Will the NHL Boycott the 2014 Olympics in Sochi?

Adam Steevens is a student, author and blogger who has semi-coherent thoughts about the NHL

The 2010 Winter Olympics are approaching, and NHL teams and players alike are preparing for the games – although most hockey fans are eying the next tournament in 2014. In fact, the Winter games in Sochi are already causing a stir among the NHL community. Long story short, the league hasn’t confirmed that it will allow its players to attend, and it’s entirely possible that the league could prevent its players from competing altogether.

The issues surrounding NHL participation are multi-faceted – the league would have to successfully negotiate the 2014 Olympics into a new collective bargaining agreement (the current CBA expires in 2011). Secondly, the NHL would have to incorporate a 17-day break into their schedule. It’s not impossible, but it’s an administrative pain, and it kills the natural momentum of the season. Couple these problems with injury issues, and a time-zone discrepancy that makes it severely inconvenient for the North American audience to watch the games live, and it’s not hard to see why the NHL is reluctant to sign on for 2014.
In spite of all this, the NHL should allow its players to compete for the gold in Sochi – simply because they would encounter much worse problems if they boycotted the games.

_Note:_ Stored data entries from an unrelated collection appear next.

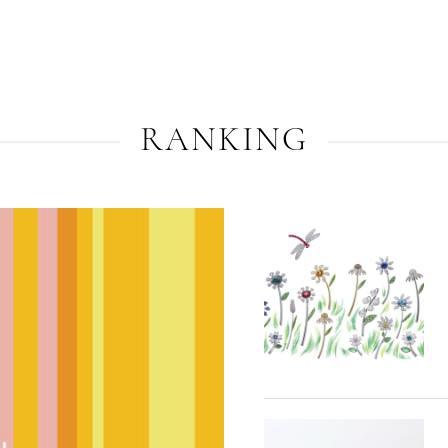
RANKING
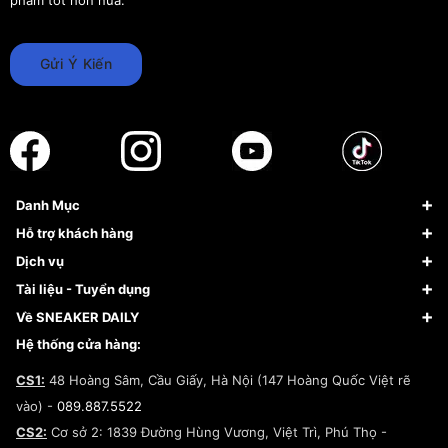
Gửi Ý Kiến
Danh Mục
Sneaker
Hỗ trợ khách hàng
Giày Bóng Rổ
FAQs & Help
Dịch vụ
Giày Nike
Về Fundiin
Tạp chí
Tài liệu - Tuyển dụng
Giày Adidas
Hướng dẫn thanh toán trả sau qua Fundiin
Dịch vụ ký gửi
Đăng ký bản quyền
Về SNEAKER DAILY
Giày Peak
Chính sách đổi trả/Hoàn tiền
Tuyển dụng
Câu chuyện về SNEAKER DAILY
Hệ thống cửa hàng:
Lego
Chính sách giao hàng/Kiểm hàng
Đăng ký Cộng Tác Viên Bán Hàng
Cam kết mua sắm
CS1:
48 Hoàng Sâm, Cầu Giấy, Hà Nội (147 Hoàng Quốc Việt rẽ
Chính sách bảo hành
Hợp tác NCC
vào) -
089.887.5522
Chính sách thanh toán
Chính sách đại lý
CS2:
Cơ sở 2: 1839 Đường Hùng Vương, Việt Trì, Phú Thọ -
Điều khoản dịch vụ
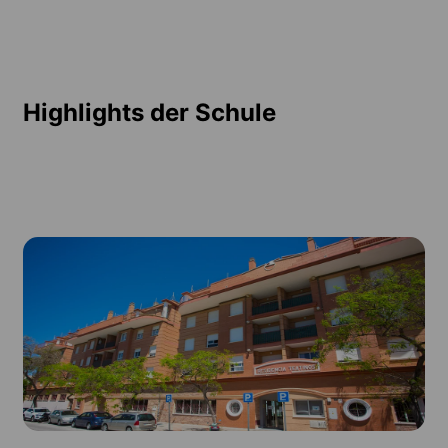
Highlights der Schule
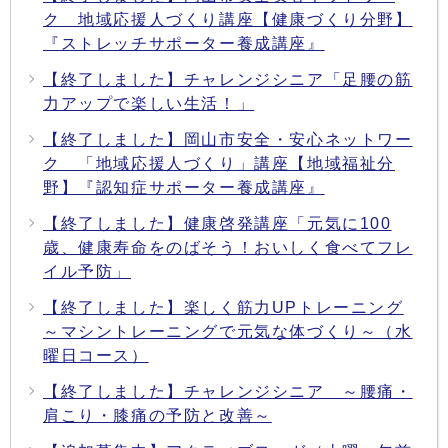
ク 地域応援人づくり講座【健康づくり分野】
『ストレッチサポーター養成講座』
【終了しました】チャレンジシニア「足腰の筋
力アップで楽しい生活！」
【終了しました】岡山市安全・安心ネットワー
ク 「地域応援人づくり」講座【地域福祉分
野】『認知症サポーター養成講座』
【終了しました】健康啓発講座「元気に100
歳、健康寿命をのばそう！おいしく食べてフレ
イル予防」
【終了しました】楽しく筋力UPトレーニング
～マシントレーニングで元気な体づくり～（水
曜日コース）
【終了しました】チャレンジシニア ～腰痛・
肩こり・膝痛の予防と改善～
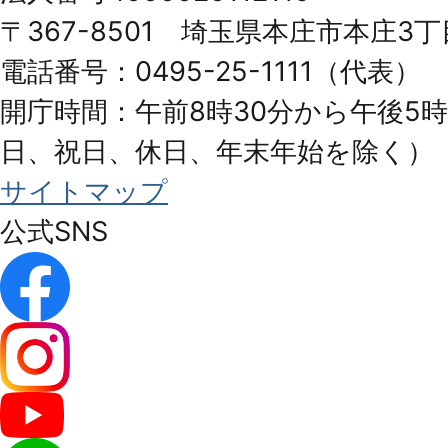
Honjo
〒367-8501 埼玉県本庄市本庄3丁
City
電話番号：0495-25-1111（代表）
開庁時間：午前8時30分から午後5時
日、祝日、休日、年末年始を除く）
サイトマップ
公式SNS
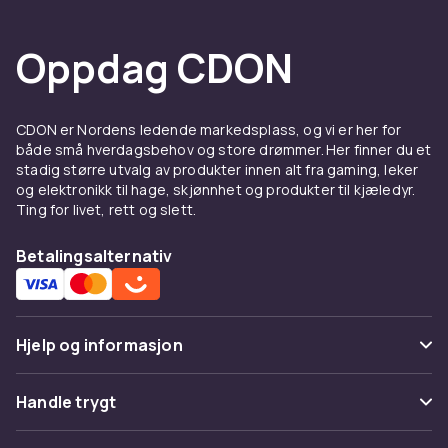
Oppdag CDON
CDON er Nordens ledende markedsplass, og vi er her for
både små hverdagsbehov og store drømmer. Her finner du et
stadig større utvalg av produkter innen alt fra gaming, leker
og elektronikk til hage, skjønnhet og produkter til kjæledyr.
Ting for livet, rett og slett.
Betalingsalternativ
Hjelp og informasjon
Vanlige spørsmål
Handle trygt
Spor pakke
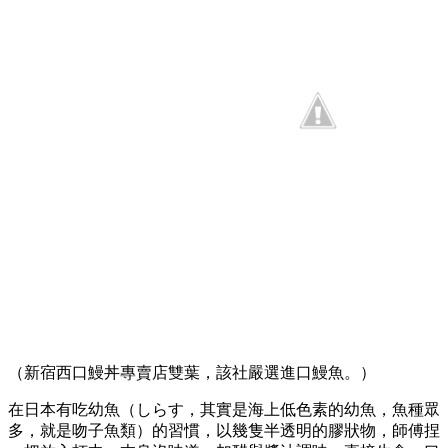
（新宿西口鰻丼專賣店雙葉，該社嚴選進口鰻魚。）
在日本有吃幼魚（しらす，其實是海上低色素的幼魚，魚種眾
多，就是吻子魚類）的習慣，以幾隻半透明的膠狀物，師傅捏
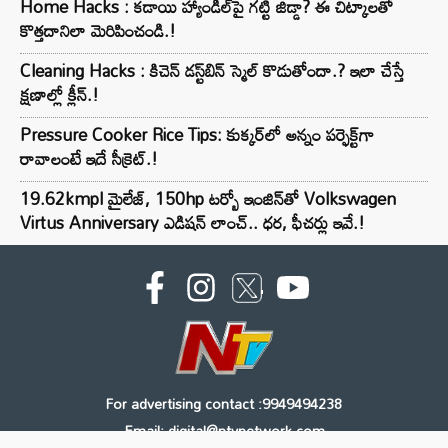
Home Hacks : కడాయి హ్యాండిల్‌పై గట్టి జిడ్డా? ఈ చిట్కాలతో
కొత్తదానిలా మెరిపించండి.!
Cleaning Hacks : కిచెన్ డస్ట్‌బిన్ స్మెల్ కొడుతోందా.? ఇలా చేస్తే
క్షణాల్లో క్లీన్.!
Pressure Cooker Rice Tips: కుక్కర్‌లో అన్నం పర్ఫెక్ట్‌గా
రావాలంటే ఇదే సీక్రెట్.!
19.62kmpl మైలేజ్, 150hp టర్బో ఇంజిన్‌తో Volkswagen
Virtus Anniversary ఎడిషన్ లాంచ్.. ధర, ఫీచర్లు ఇవే.!
For advertising contact :9949494238
Email: digital@ntvnetwork.com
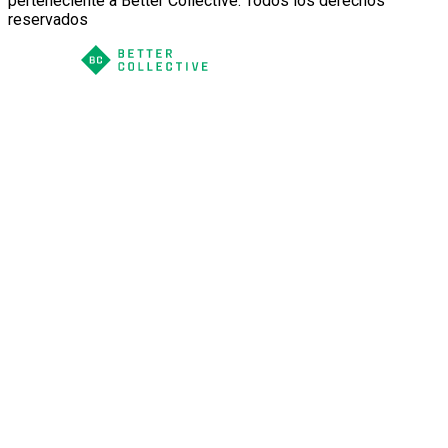
perteneciente a Better Collective. Todos los derechos
reservados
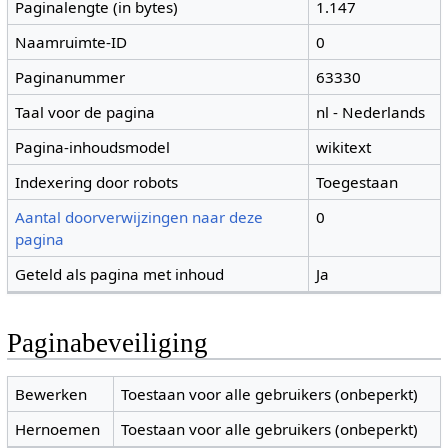
Paginalengte (in bytes)
1.147
Naamruimte-ID
0
Paginanummer
63330
Taal voor de pagina
nl - Nederlands
Pagina-inhoudsmodel
wikitext
Indexering door robots
Toegestaan
Aantal doorverwijzingen naar deze
0
pagina
Geteld als pagina met inhoud
Ja
Paginabeveiliging
Bewerken
Toestaan voor alle gebruikers (onbeperkt)
Hernoemen
Toestaan voor alle gebruikers (onbeperkt)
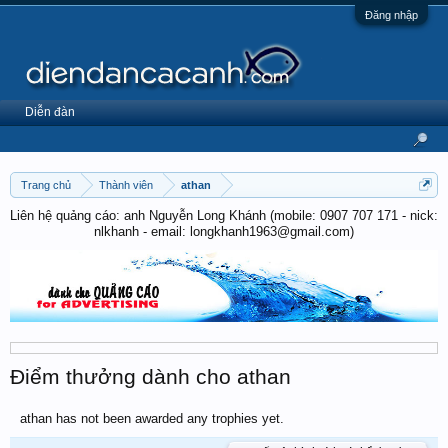
Đăng nhập
Diễn đàn
Trang chủ
Thành viên
athan
Liên hệ quảng cáo: anh Nguyễn Long Khánh (mobile: 0907 707 171 - nick:
nlkhanh - email: longkhanh1963@gmail.com)
Điểm thưởng dành cho athan
athan has not been awarded any trophies yet.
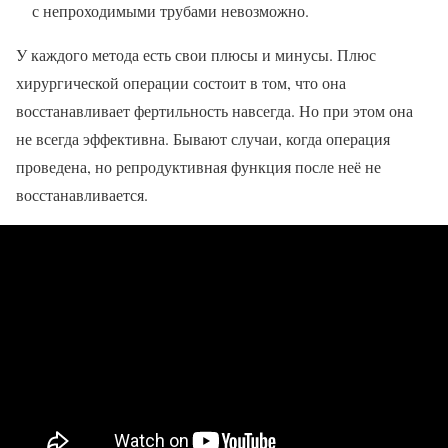
с непроходимыми трубами невозможно.
У каждого метода есть свои плюсы и минусы. Плюс
хирургической операции состоит в том, что она
восстанавливает фертильность навсегда. Но при этом она
не всегда эффективна. Бывают случаи, когда операция
проведена, но репродуктивная функция после неё не
восстанавливается.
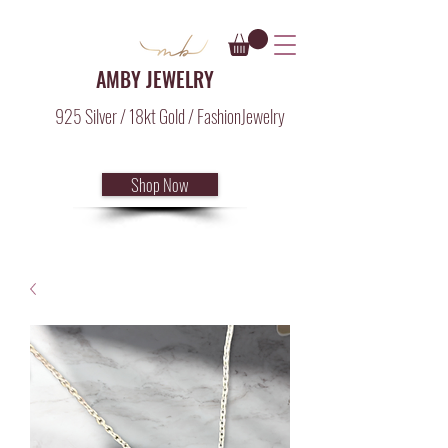
AMBY JEWELRY
925 Silver / 18kt Gold / FashionJewelry
Shop Now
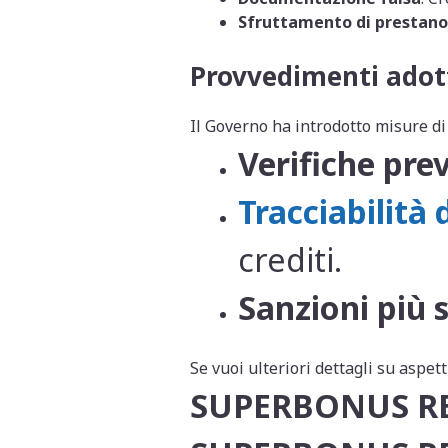
Sfruttamento di prestan
Provvedimenti adot
Il Governo ha introdotto misure di c
Verifiche pre
Tracciabilità d
crediti.
Sanzioni più 
Se vuoi ulteriori dettagli su aspett
SUPERBONUS R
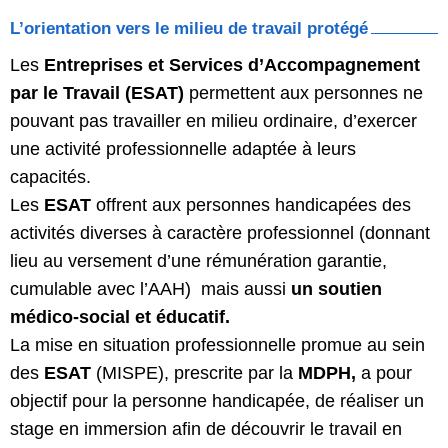
L’orientation vers le milieu de travail protégé
Les
Entreprises et Services d’Accompagnement
par le Travail (ESAT)
permettent aux personnes ne
pouvant pas travailler en milieu ordinaire, d’exercer
une activité professionnelle adaptée à leurs
capacités.
Les
ESAT
offrent aux personnes handicapées des
activités diverses à caractère professionnel (donnant
lieu au versement d’une rémunération garantie,
cumulable avec l’AAH) mais aussi
un soutien
médico-social et éducatif.
La mise en situation professionnelle promue au sein
des
ESAT
(MISPE), prescrite par la
MDPH,
a pour
objectif pour la personne handicapée, de réaliser un
stage en immersion afin de découvrir le travail en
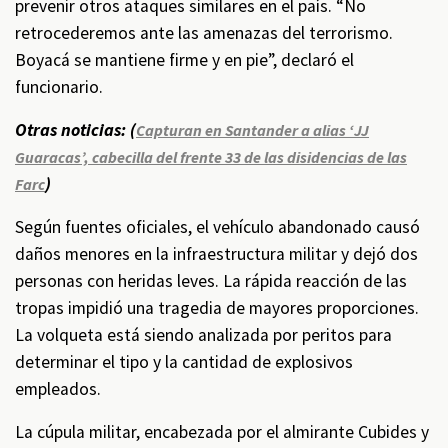
prevenir otros ataques similares en el país. “No
retrocederemos ante las amenazas del terrorismo.
Boyacá se mantiene firme y en pie”, declaró el
funcionario.
Otras noticias: (
Capturan en Santander a alias ‘JJ
Guaracas’, cabecilla del frente 33 de las disidencias de las
)
Farc
Según fuentes oficiales, el vehículo abandonado causó
daños menores en la infraestructura militar y dejó dos
personas con heridas leves. La rápida reacción de las
tropas impidió una tragedia de mayores proporciones.
La volqueta está siendo analizada por peritos para
determinar el tipo y la cantidad de explosivos
empleados.
La cúpula militar, encabezada por el almirante Cubides y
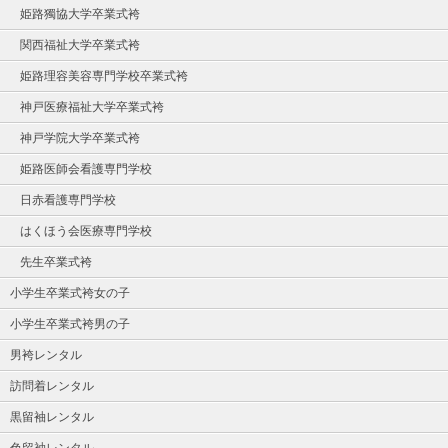
姫路獨協大学卒業式袴
関西福祉大学卒業式袴
姫路理容美容専門学校卒業式袴
神戸医療福祉大学卒業式袴
神戸学院大学卒業式袴
姫路医師会看護専門学校
日赤看護専門学校
はくほう会医療専門学校
先生卒業式袴
小学生卒業式袴女の子
小学生卒業式袴男の子
男袴レンタル
訪問着レンタル
黒留袖レンタル
色留袖レンタル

Remember the contract disputes between the NHL and KHL over defecting players, like Hudler and Radulov? The KHL has put itself in position to give the league even more headaches; if the NHL decides to actually punish players who attend in spite of a league-wide ruling, the KHL will happily snap up any players who are suspended or barred from NHL contracts. Not only would the NHL risk losing some world-class talent to a competitor – it could lose some of its most recognizable players.

Alex Ovechkin has already said through the press that nothing will stop him from competing in 2014, and Evgeni Malkin followed suit shortly thereafter. These are two of the biggest drawing names in the game; why would the league suspend them? If the NHL drew a hardline against participation, they’d be destroying the appeal of the NHL from the inside out. Let’s suppose they ban participation, but don’t enforce it with serious penalties – most NHLers would represent their countries anyway and take the mandatory fine or suspension. What would be the point of non-participation then? It’s a lose-lose situation for the league – and the NHL needs to avoid this mess.

It’s funny, the NHL claims that the southern expansion under Bettman was ‘for the good of the game’ – but Olympic competition is a headache that isn’t worth their time? So teams in Atlanta, Phoenix and Tampa Bay are better for the sport than watching the very best players in the world compete for their countries? What a joke. The argument against professional participation really just amounts to administrative laziness and misplaced 1980’s-Lake Placid nostalgia – the players deserve better, and the game deserves better.